### EXCERPTED RECORDS
══════════════════════════════
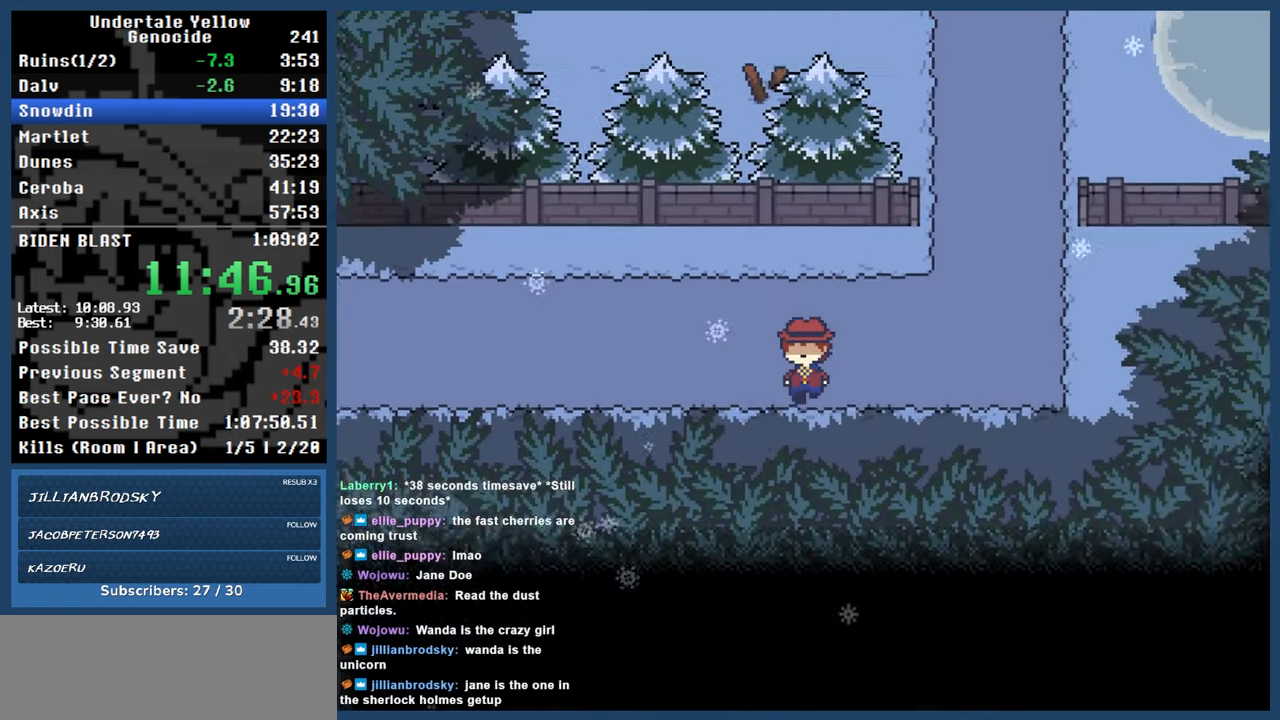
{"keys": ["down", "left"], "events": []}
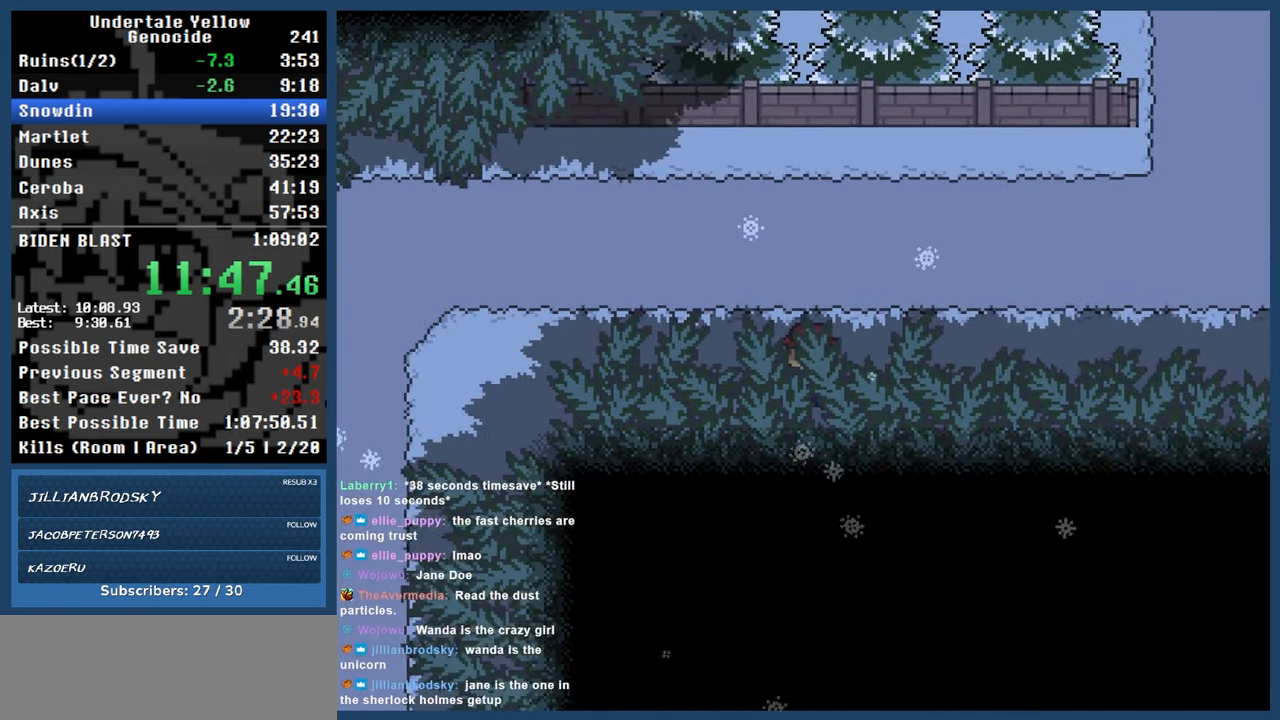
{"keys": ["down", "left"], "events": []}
══════════════════════════════
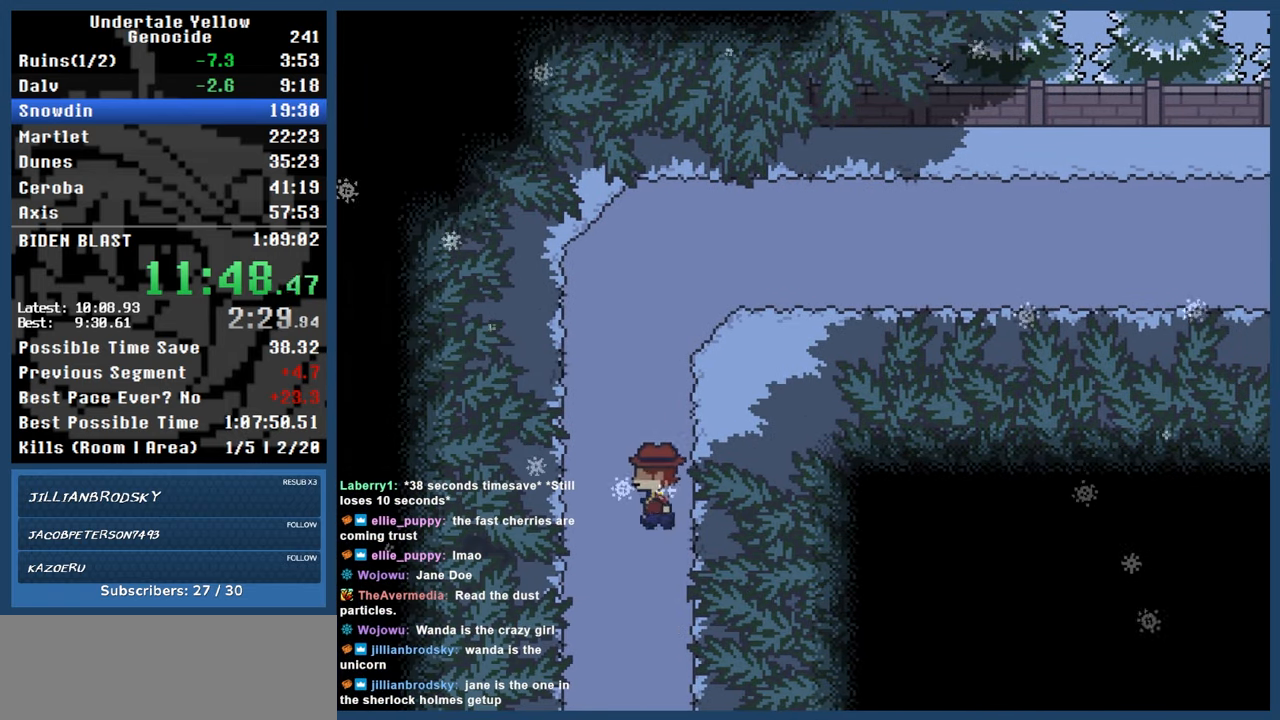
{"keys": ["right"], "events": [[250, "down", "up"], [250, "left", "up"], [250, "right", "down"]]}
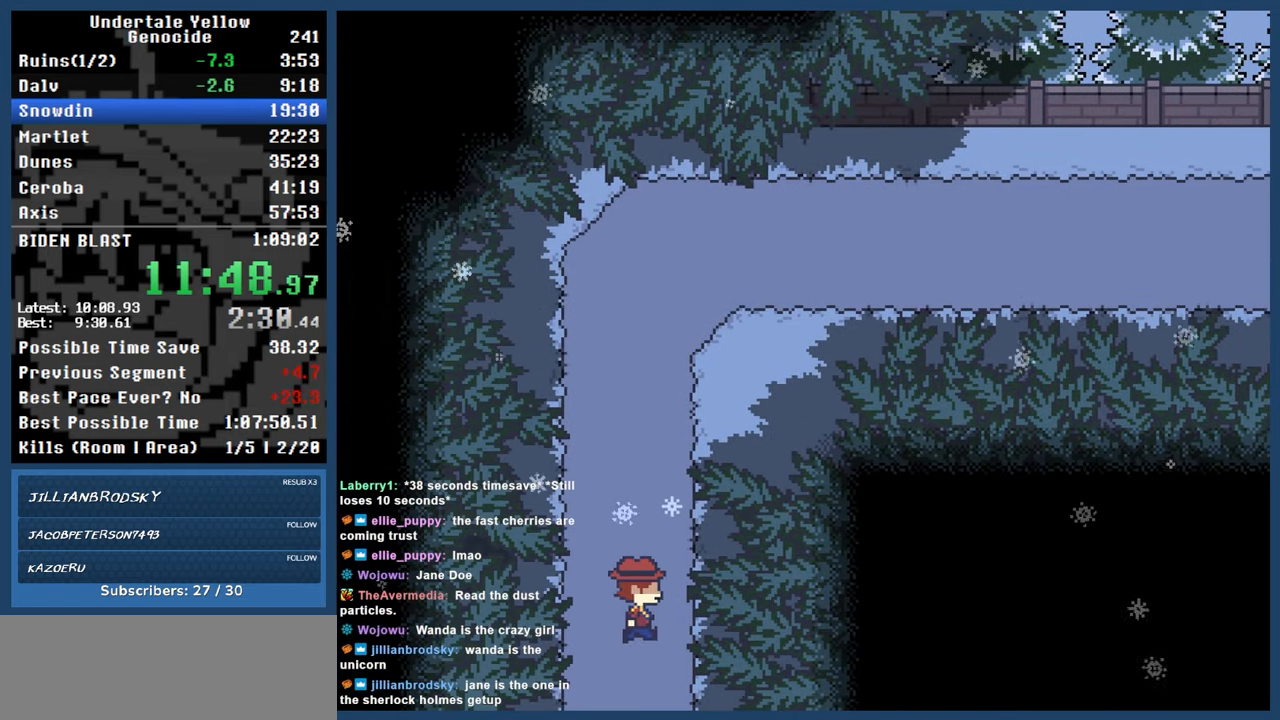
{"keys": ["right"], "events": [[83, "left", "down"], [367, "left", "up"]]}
══════════════════════════════
### WHAT YOU ARE ASKED TO DO
Pull out the lines above in which the word "right" appears.

### OUTPUT OF THE TASK
{"keys": ["right"], "events": [[250, "down", "up"], [250, "left", "up"], [250, "right", "down"]]}
{"keys": ["right"], "events": [[83, "left", "down"], [367, "left", "up"]]}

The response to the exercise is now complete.